Oliver Webber – Baroque Violin

Thursday 25 August 2022

“Oliver Webber deserves a knighthood for services to period violin performance. He is a fount of historical knowledge…his sound gleams like metal in moonlight.” The Gramophone

 

Oliver has had a passion for the music of Monteverdi and his contemporaries since his student days in the Hague. He has been a been a key figure at the heart of historical performance for 20 years, and can be heard in concert and on disc with many of the UK’s best known period instrument ensembles: he is the leader of Ludus Baroque (Edinburgh) and principal and guest leader with the Gabrieli Consort and Players,  The London Handel Orchestra,  the Early Opera Company and the Hanover Band.

As a soloist he has performed on violin, viola d’amore and violino piccolo at major London and British venues, as well as festivals throughout Europe such as the Festival Paganiniano di Carro in Italy, and Vrijdag van Vredenburg in Utrecht. He is also frequently called upon as a leader and director abroad, with De Swaen, Amsterdam and Barokkanerne, Oslo and in 2012, he led the string band for Andrew Parrott’s ground-breaking recording of Orfeo.

Much in demand as a chamber musician, Oliver is a member of the Parley of Instruments, Passacaglia, Abbandonata and the London Handel Players, whose recent recordings for Somm have been described as “performances that are perfection itself, with a dazzling beauty of tone and of phrasing”.

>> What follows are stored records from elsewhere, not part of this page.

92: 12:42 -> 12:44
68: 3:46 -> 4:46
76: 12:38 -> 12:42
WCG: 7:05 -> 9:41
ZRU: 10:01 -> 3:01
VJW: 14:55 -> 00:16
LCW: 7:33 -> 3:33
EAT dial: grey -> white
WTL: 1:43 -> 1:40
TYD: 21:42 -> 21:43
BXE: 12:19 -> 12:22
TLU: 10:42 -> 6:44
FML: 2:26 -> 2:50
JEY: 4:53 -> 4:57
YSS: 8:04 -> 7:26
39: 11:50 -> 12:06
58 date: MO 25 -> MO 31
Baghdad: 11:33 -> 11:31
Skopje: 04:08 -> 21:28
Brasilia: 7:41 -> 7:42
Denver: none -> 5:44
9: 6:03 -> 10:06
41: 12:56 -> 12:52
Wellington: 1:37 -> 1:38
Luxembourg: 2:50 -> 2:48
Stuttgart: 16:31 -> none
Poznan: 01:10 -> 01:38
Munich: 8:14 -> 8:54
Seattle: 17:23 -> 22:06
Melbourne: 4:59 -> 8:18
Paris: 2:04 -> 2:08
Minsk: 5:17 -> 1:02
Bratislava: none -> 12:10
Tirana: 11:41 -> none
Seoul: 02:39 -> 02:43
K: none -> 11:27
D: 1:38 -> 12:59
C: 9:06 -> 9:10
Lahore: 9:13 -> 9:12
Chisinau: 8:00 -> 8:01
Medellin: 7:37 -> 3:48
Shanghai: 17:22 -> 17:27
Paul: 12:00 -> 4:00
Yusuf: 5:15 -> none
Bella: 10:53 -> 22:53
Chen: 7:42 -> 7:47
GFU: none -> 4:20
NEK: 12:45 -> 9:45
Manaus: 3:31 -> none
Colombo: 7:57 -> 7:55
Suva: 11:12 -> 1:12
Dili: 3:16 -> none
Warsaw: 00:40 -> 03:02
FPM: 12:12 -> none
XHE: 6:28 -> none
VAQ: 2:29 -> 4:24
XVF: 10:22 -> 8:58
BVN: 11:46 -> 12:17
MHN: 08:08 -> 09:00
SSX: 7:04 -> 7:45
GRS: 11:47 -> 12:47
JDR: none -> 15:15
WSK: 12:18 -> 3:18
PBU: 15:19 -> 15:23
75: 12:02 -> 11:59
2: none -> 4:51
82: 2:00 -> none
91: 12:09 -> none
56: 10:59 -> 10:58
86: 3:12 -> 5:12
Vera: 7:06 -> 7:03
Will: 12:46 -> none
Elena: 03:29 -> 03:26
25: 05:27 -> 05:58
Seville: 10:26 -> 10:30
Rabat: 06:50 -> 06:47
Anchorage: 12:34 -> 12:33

Almost uniquely among performers, Oliver makes his own gut strings; with luthier George Stoppani he has helped to re-string several baroque orchestras (including the Gabrielis) in the light of the most recent historical research. He is a professor at the Guildhall School of Music and Drama, and lectures throughout Europe on various aspects of historical performance. He is currently engaged in a project to re-create the Italian violin band of the 17th century in all its original glory: the Monteverdi Violins are the first part of this enterprise; other research interests include ornamentation from 1580 to 1850, and historical violin and bow holds. Bringing the fruits of scholarly research to life on the concert platform is a driving force behind his work.

Oliver lives in London with his wife and 2 sons, although they spend as much time as possible in the mountains of Liguria.